-- Try it --
Edit the items below so that every "largest Y range" reads "widest Y range", keeping all other wording the same.

-*-*-

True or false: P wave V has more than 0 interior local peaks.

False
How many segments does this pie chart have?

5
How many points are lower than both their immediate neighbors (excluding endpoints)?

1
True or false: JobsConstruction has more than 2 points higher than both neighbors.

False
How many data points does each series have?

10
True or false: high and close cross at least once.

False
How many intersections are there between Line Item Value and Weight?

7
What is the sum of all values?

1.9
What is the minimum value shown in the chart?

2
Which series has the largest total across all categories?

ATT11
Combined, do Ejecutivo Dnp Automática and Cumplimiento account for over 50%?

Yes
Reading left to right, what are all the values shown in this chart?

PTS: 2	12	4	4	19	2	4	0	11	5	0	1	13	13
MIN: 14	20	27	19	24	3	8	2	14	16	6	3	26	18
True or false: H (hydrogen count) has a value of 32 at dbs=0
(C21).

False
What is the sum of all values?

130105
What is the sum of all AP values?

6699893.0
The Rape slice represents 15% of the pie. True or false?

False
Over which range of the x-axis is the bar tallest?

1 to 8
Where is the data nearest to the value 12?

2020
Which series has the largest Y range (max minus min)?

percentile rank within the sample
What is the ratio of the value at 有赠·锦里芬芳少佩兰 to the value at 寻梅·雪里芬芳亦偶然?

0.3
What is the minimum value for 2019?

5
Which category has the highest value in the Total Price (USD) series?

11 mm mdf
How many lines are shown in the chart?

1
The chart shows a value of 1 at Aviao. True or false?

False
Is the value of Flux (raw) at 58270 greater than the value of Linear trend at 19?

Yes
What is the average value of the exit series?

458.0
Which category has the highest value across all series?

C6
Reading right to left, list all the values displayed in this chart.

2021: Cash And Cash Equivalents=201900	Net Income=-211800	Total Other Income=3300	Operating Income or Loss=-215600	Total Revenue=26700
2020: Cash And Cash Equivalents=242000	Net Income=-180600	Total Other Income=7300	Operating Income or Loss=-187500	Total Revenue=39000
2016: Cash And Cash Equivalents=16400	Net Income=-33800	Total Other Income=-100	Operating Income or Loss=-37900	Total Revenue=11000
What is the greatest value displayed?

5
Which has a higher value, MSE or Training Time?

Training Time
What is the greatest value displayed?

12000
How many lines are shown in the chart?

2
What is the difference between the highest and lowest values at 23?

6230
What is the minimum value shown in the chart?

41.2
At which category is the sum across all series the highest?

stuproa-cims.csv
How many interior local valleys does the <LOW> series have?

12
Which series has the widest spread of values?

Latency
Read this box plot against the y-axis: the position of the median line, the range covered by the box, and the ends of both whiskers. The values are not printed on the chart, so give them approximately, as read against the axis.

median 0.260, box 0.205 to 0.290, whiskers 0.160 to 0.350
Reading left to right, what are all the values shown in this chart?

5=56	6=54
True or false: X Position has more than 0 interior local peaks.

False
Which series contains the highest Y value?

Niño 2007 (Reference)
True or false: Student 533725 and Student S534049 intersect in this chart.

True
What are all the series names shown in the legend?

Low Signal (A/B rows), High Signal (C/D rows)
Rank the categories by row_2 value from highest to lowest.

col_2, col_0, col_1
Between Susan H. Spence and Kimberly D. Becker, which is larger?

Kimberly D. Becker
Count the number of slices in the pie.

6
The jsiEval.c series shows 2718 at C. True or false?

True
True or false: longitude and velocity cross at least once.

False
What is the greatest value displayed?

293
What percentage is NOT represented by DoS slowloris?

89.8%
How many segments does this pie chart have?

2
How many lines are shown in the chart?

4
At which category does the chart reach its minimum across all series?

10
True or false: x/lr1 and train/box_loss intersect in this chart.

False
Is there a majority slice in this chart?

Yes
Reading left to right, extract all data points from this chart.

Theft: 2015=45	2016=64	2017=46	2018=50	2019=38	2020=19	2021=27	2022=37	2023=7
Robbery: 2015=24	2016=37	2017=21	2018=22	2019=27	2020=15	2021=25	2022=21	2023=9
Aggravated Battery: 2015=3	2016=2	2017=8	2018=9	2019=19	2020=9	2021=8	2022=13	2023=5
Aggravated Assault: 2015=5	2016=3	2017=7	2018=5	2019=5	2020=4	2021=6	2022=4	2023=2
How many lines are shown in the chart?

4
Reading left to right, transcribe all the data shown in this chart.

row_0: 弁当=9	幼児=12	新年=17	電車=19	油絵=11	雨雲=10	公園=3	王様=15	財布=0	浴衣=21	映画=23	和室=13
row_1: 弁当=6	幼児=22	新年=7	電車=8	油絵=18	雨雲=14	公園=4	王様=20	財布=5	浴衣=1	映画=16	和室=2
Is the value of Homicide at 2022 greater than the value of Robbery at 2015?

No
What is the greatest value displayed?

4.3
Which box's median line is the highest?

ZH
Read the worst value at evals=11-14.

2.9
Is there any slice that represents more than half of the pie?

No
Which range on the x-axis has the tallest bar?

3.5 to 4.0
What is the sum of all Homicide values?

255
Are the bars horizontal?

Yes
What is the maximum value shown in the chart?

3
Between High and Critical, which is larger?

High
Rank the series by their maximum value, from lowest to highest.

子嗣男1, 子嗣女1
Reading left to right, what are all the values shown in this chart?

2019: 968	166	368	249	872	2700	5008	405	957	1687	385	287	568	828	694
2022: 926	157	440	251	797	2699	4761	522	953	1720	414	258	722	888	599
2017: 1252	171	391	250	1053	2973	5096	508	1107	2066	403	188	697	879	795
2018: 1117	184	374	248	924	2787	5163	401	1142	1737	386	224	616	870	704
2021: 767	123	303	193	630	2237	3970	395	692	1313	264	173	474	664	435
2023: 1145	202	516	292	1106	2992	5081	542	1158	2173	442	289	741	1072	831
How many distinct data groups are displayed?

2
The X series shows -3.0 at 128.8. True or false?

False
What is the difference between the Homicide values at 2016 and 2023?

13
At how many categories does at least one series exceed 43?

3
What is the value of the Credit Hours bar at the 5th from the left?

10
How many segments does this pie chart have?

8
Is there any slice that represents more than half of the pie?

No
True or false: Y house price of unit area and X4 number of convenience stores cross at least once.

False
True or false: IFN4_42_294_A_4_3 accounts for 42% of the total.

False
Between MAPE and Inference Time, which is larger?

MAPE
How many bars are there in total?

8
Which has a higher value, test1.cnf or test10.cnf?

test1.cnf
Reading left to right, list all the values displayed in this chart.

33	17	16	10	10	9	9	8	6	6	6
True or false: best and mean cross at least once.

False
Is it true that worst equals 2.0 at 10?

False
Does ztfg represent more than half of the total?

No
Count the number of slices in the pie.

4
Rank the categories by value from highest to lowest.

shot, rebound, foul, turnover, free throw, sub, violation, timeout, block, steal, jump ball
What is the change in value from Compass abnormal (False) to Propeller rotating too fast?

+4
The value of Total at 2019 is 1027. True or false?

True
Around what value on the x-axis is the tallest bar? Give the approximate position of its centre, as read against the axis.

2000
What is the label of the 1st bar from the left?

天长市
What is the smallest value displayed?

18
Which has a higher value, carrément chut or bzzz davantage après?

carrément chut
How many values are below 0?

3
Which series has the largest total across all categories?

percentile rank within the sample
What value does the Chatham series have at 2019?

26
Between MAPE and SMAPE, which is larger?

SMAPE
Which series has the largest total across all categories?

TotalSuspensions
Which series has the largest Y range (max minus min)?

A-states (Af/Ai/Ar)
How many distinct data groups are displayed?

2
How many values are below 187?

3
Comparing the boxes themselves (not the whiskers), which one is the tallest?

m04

-*-*-

-- Your response --
True or false: P wave V has more than 0 interior local peaks.

False
How many segments does this pie chart have?

5
How many points are lower than both their immediate neighbors (excluding endpoints)?

1
True or false: JobsConstruction has more than 2 points higher than both neighbors.

False
How many data points does each series have?

10
True or false: high and close cross at least once.

False
How many intersections are there between Line Item Value and Weight?

7
What is the sum of all values?

1.9
What is the minimum value shown in the chart?

2
Which series has the largest total across all categories?

ATT11
Combined, do Ejecutivo Dnp Automática and Cumplimiento account for over 50%?

Yes
Reading left to right, what are all the values shown in this chart?

PTS: 2	12	4	4	19	2	4	0	11	5	0	1	13	13
MIN: 14	20	27	19	24	3	8	2	14	16	6	3	26	18
True or false: H (hydrogen count) has a value of 32 at dbs=0
(C21).

False
What is the sum of all values?

130105
What is the sum of all AP values?

6699893.0
The Rape slice represents 15% of the pie. True or false?

False
Over which range of the x-axis is the bar tallest?

1 to 8
Where is the data nearest to the value 12?

2020
Which series has the widest Y range (max minus min)?

percentile rank within the sample
What is the ratio of the value at 有赠·锦里芬芳少佩兰 to the value at 寻梅·雪里芬芳亦偶然?

0.3
What is the minimum value for 2019?

5
Which category has the highest value in the Total Price (USD) series?

11 mm mdf
How many lines are shown in the chart?

1
The chart shows a value of 1 at Aviao. True or false?

False
Is the value of Flux (raw) at 58270 greater than the value of Linear trend at 19?

Yes
What is the average value of the exit series?

458.0
Which category has the highest value across all series?

C6
Reading right to left, list all the values displayed in this chart.

2021: Cash And Cash Equivalents=201900	Net Income=-211800	Total Other Income=3300	Operating Income or Loss=-215600	Total Revenue=26700
2020: Cash And Cash Equivalents=242000	Net Income=-180600	Total Other Income=7300	Operating Income or Loss=-187500	Total Revenue=39000
2016: Cash And Cash Equivalents=16400	Net Income=-33800	Total Other Income=-100	Operating Income or Loss=-37900	Total Revenue=11000
What is the greatest value displayed?

5
Which has a higher value, MSE or Training Time?

Training Time
What is the greatest value displayed?

12000
How many lines are shown in the chart?

2
What is the difference between the highest and lowest values at 23?

6230
What is the minimum value shown in the chart?

41.2
At which category is the sum across all series the highest?

stuproa-cims.csv
How many interior local valleys does the <LOW> series have?

12
Which series has the widest spread of values?

Latency
Read this box plot against the y-axis: the position of the median line, the range covered by the box, and the ends of both whiskers. The values are not printed on the chart, so give them approximately, as read against the axis.

median 0.260, box 0.205 to 0.290, whiskers 0.160 to 0.350
Reading left to right, what are all the values shown in this chart?

5=56	6=54
True or false: X Position has more than 0 interior local peaks.

False
Which series contains the highest Y value?

Niño 2007 (Reference)
True or false: Student 533725 and Student S534049 intersect in this chart.

True
What are all the series names shown in the legend?

Low Signal (A/B rows), High Signal (C/D rows)
Rank the categories by row_2 value from highest to lowest.

col_2, col_0, col_1
Between Susan H. Spence and Kimberly D. Becker, which is larger?

Kimberly D. Becker
Count the number of slices in the pie.

6
The jsiEval.c series shows 2718 at C. True or false?

True
True or false: longitude and velocity cross at least once.

False
What is the greatest value displayed?

293
What percentage is NOT represented by DoS slowloris?

89.8%
How many segments does this pie chart have?

2
How many lines are shown in the chart?

4
At which category does the chart reach its minimum across all series?

10
True or false: x/lr1 and train/box_loss intersect in this chart.

False
Is there a majority slice in this chart?

Yes
Reading left to right, extract all data points from this chart.

Theft: 2015=45	2016=64	2017=46	2018=50	2019=38	2020=19	2021=27	2022=37	2023=7
Robbery: 2015=24	2016=37	2017=21	2018=22	2019=27	2020=15	2021=25	2022=21	2023=9
Aggravated Battery: 2015=3	2016=2	2017=8	2018=9	2019=19	2020=9	2021=8	2022=13	2023=5
Aggravated Assault: 2015=5	2016=3	2017=7	2018=5	2019=5	2020=4	2021=6	2022=4	2023=2
How many lines are shown in the chart?

4
Reading left to right, transcribe all the data shown in this chart.

row_0: 弁当=9	幼児=12	新年=17	電車=19	油絵=11	雨雲=10	公園=3	王様=15	財布=0	浴衣=21	映画=23	和室=13
row_1: 弁当=6	幼児=22	新年=7	電車=8	油絵=18	雨雲=14	公園=4	王様=20	財布=5	浴衣=1	映画=16	和室=2
Is the value of Homicide at 2022 greater than the value of Robbery at 2015?

No
What is the greatest value displayed?

4.3
Which box's median line is the highest?

ZH
Read the worst value at evals=11-14.

2.9
Is there any slice that represents more than half of the pie?

No
Which range on the x-axis has the tallest bar?

3.5 to 4.0
What is the sum of all Homicide values?

255
Are the bars horizontal?

Yes
What is the maximum value shown in the chart?

3
Between High and Critical, which is larger?

High
Rank the series by their maximum value, from lowest to highest.

子嗣男1, 子嗣女1
Reading left to right, what are all the values shown in this chart?

2019: 968	166	368	249	872	2700	5008	405	957	1687	385	287	568	828	694
2022: 926	157	440	251	797	2699	4761	522	953	1720	414	258	722	888	599
2017: 1252	171	391	250	1053	2973	5096	508	1107	2066	403	188	697	879	795
2018: 1117	184	374	248	924	2787	5163	401	1142	1737	386	224	616	870	704
2021: 767	123	303	193	630	2237	3970	395	692	1313	264	173	474	664	435
2023: 1145	202	516	292	1106	2992	5081	542	1158	2173	442	289	741	1072	831
How many distinct data groups are displayed?

2
The X series shows -3.0 at 128.8. True or false?

False
What is the difference between the Homicide values at 2016 and 2023?

13
At how many categories does at least one series exceed 43?

3
What is the value of the Credit Hours bar at the 5th from the left?

10
How many segments does this pie chart have?

8
Is there any slice that represents more than half of the pie?

No
True or false: Y house price of unit area and X4 number of convenience stores cross at least once.

False
True or false: IFN4_42_294_A_4_3 accounts for 42% of the total.

False
Between MAPE and Inference Time, which is larger?

MAPE
How many bars are there in total?

8
Which has a higher value, test1.cnf or test10.cnf?

test1.cnf
Reading left to right, list all the values displayed in this chart.

33	17	16	10	10	9	9	8	6	6	6
True or false: best and mean cross at least once.

False
Is it true that worst equals 2.0 at 10?

False
Does ztfg represent more than half of the total?

No
Count the number of slices in the pie.

4
Rank the categories by value from highest to lowest.

shot, rebound, foul, turnover, free throw, sub, violation, timeout, block, steal, jump ball
What is the change in value from Compass abnormal (False) to Propeller rotating too fast?

+4
The value of Total at 2019 is 1027. True or false?

True
Around what value on the x-axis is the tallest bar? Give the approximate position of its centre, as read against the axis.

2000
What is the label of the 1st bar from the left?

天长市
What is the smallest value displayed?

18
Which has a higher value, carrément chut or bzzz davantage après?

carrément chut
How many values are below 0?

3
Which series has the largest total across all categories?

percentile rank within the sample
What value does the Chatham series have at 2019?

26
Between MAPE and SMAPE, which is larger?

SMAPE
Which series has the largest total across all categories?

TotalSuspensions
Which series has the widest Y range (max minus min)?

A-states (Af/Ai/Ar)
How many distinct data groups are displayed?

2
How many values are below 187?

3
Comparing the boxes themselves (not the whiskers), which one is the tallest?

m04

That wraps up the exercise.